Olivia’s book picks for March:
Eating Animals by Jonathan Safran Foer, reg. $25.99—our price $18.19
Jonathan Safran Foer spent much of his teenage and college years oscillating between omnivore and vegetarian. But on the brink of fatherhood-facing the prospect of having to make dietary choices on a child’s behalf-his casual questioning took on an urgency. His quest for answers ultimately required him to visit factory farms in the middle of the night, dissect the emotional ingredients of meals from his childhood, and probe some of his most primal instincts about right and wrong. Brilliantly synthesizing philosophy, literature, science, memoir and his own detective work, Eating Animals explores the many fictions we use to justify our eating habits—from folklore to pop culture to family traditions and national myth—and how such tales can lull us into a brutal forgetting.
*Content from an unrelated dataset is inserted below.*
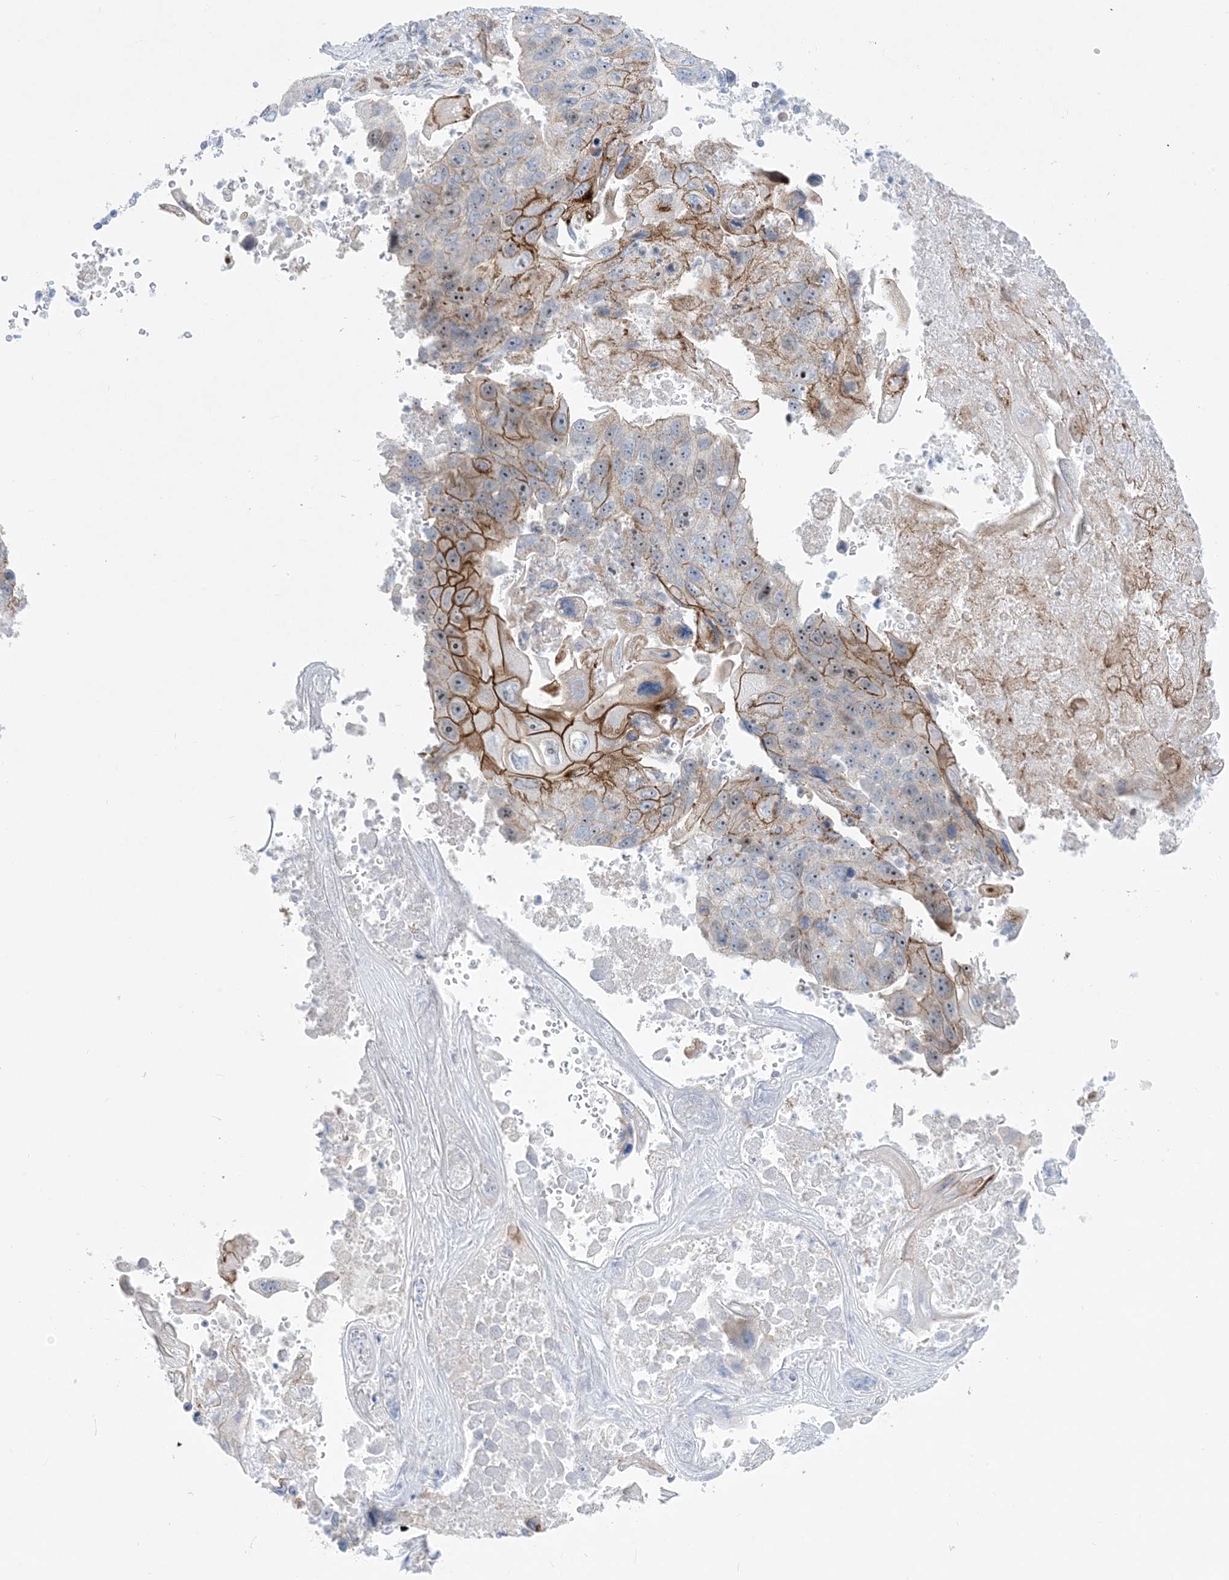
{"staining": {"intensity": "moderate", "quantity": "25%-75%", "location": "cytoplasmic/membranous"}, "tissue": "lung cancer", "cell_type": "Tumor cells", "image_type": "cancer", "snomed": [{"axis": "morphology", "description": "Squamous cell carcinoma, NOS"}, {"axis": "topography", "description": "Lung"}], "caption": "Immunohistochemical staining of human lung squamous cell carcinoma demonstrates medium levels of moderate cytoplasmic/membranous staining in approximately 25%-75% of tumor cells.", "gene": "MARS2", "patient": {"sex": "male", "age": 61}}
Marked by Foer’s profound moral ferocity and unvarying generosity, as well as the vibrant style and creativity that made his previous books, Everything is Illuminated and Extremely Loud and Incredibly Close, widely loved, Eating Animals is a celebration and a reckoning, a story about the stories we’ve told—and the stories we now need to tell.
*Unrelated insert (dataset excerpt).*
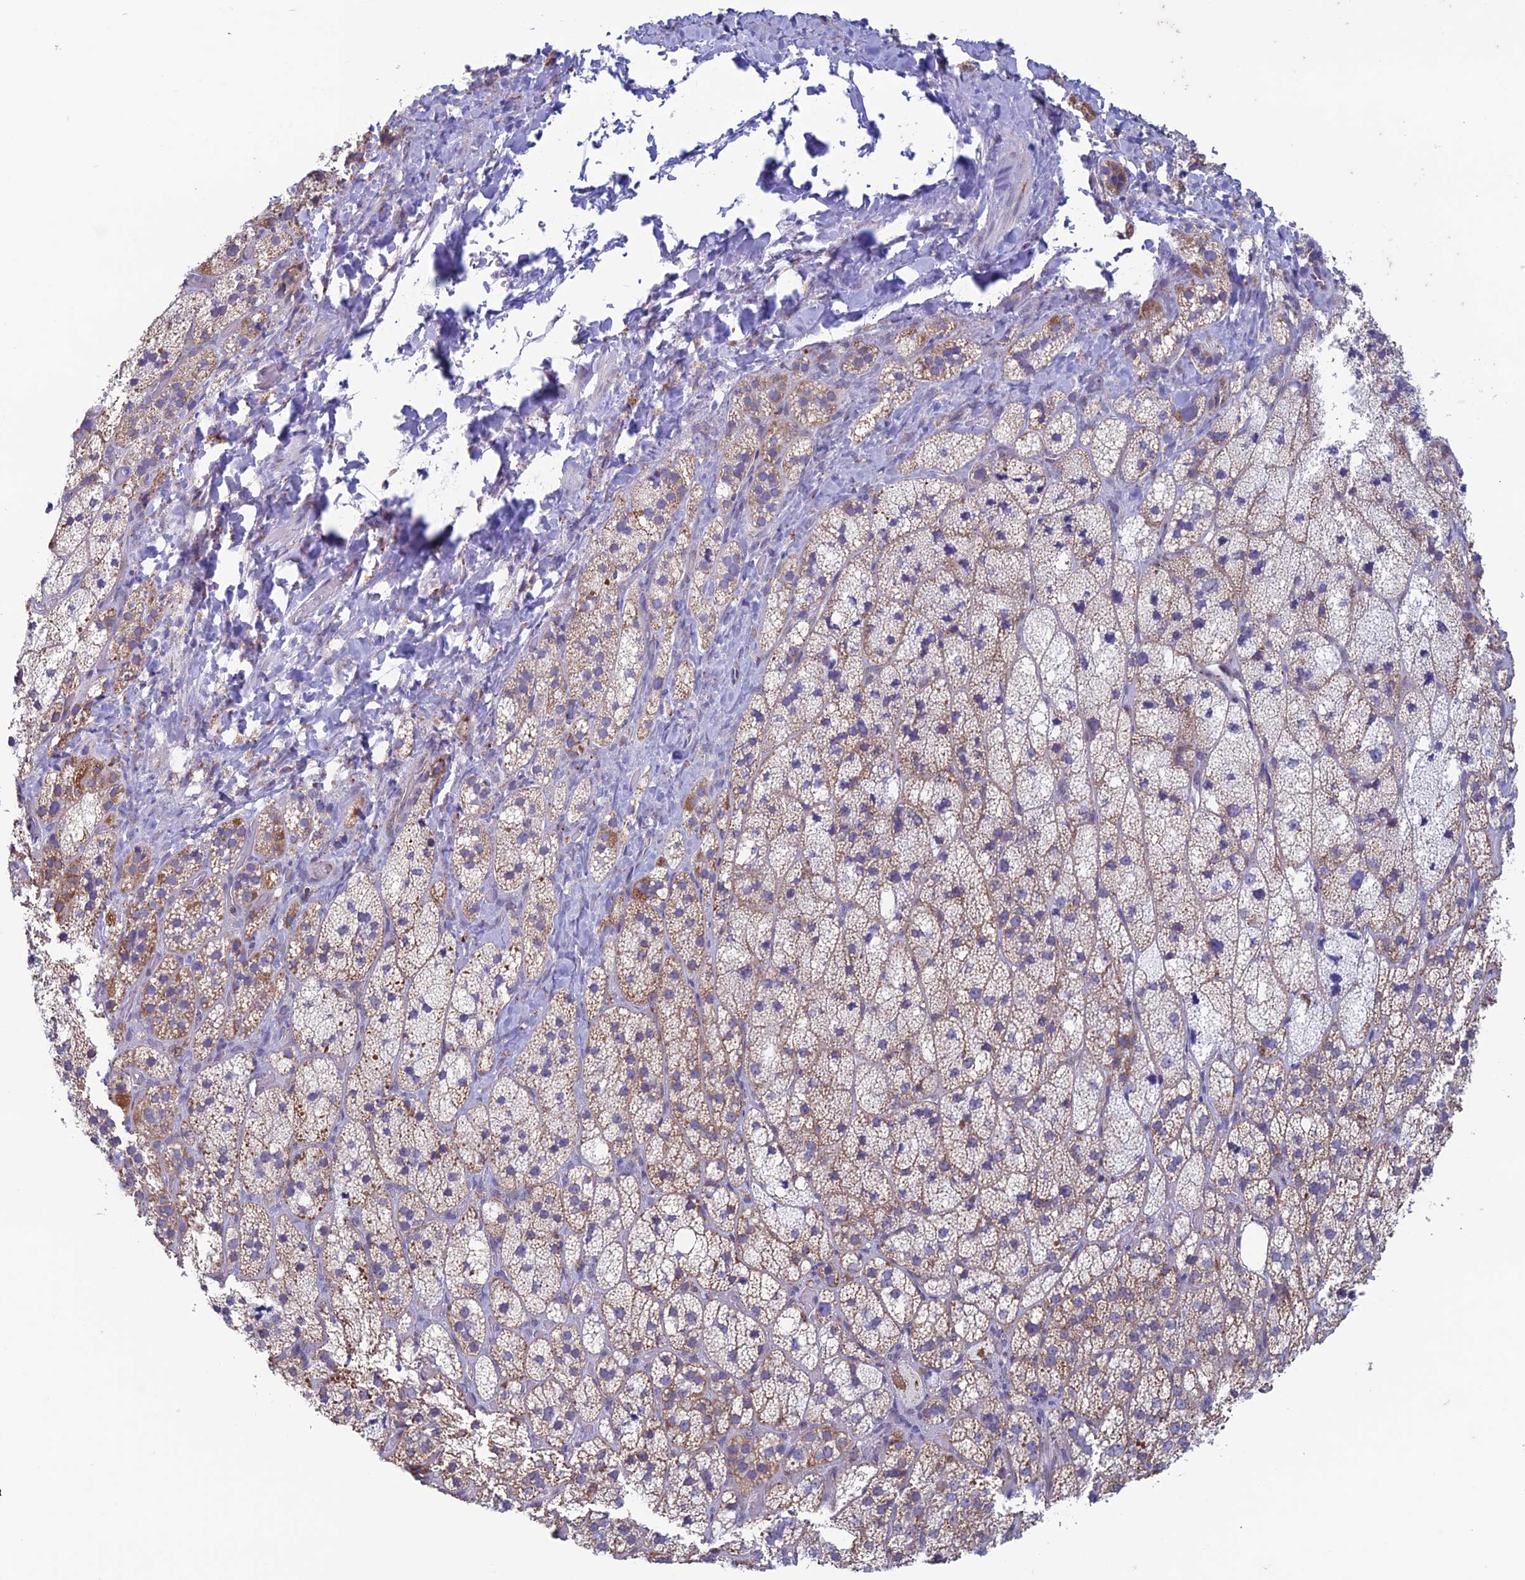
{"staining": {"intensity": "moderate", "quantity": "25%-75%", "location": "cytoplasmic/membranous"}, "tissue": "adrenal gland", "cell_type": "Glandular cells", "image_type": "normal", "snomed": [{"axis": "morphology", "description": "Normal tissue, NOS"}, {"axis": "topography", "description": "Adrenal gland"}], "caption": "Glandular cells display medium levels of moderate cytoplasmic/membranous expression in approximately 25%-75% of cells in unremarkable adrenal gland. (Stains: DAB in brown, nuclei in blue, Microscopy: brightfield microscopy at high magnification).", "gene": "ZNG1A", "patient": {"sex": "male", "age": 61}}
Say You’re One of Them by Uwem Akpan, $14.99
Written by a Jesuit priest, each story in this jubilantly acclaimed collection pays testament to the wisdom and resilience of children, even in the face of the most agonizing circumstances. A family living in a makeshift shanty in urban Kenya scurries to find gifts of any kind for the impending Christmas holiday. A Rwandan girl relates her family’s struggles to maintain a facade of normalcy amid unspeakable acts. A young brother and sister cope with their uncle’s attempt to sell them into slavery. Aboard a bus filled with refugees—a microcosm of today’s Africa—a Muslim boy summons his faith to bear a treacherous ride across Nigeria. Through the eyes of childhood friends the emotional toll of religious conflict in Ethiopia becomes viscerally clear. Akpan’s debut signals the arrival of a breathtakingly talented writer who gives a matter-of-fact reality to the most extreme circumstances in stories that are nothing short of transcendent.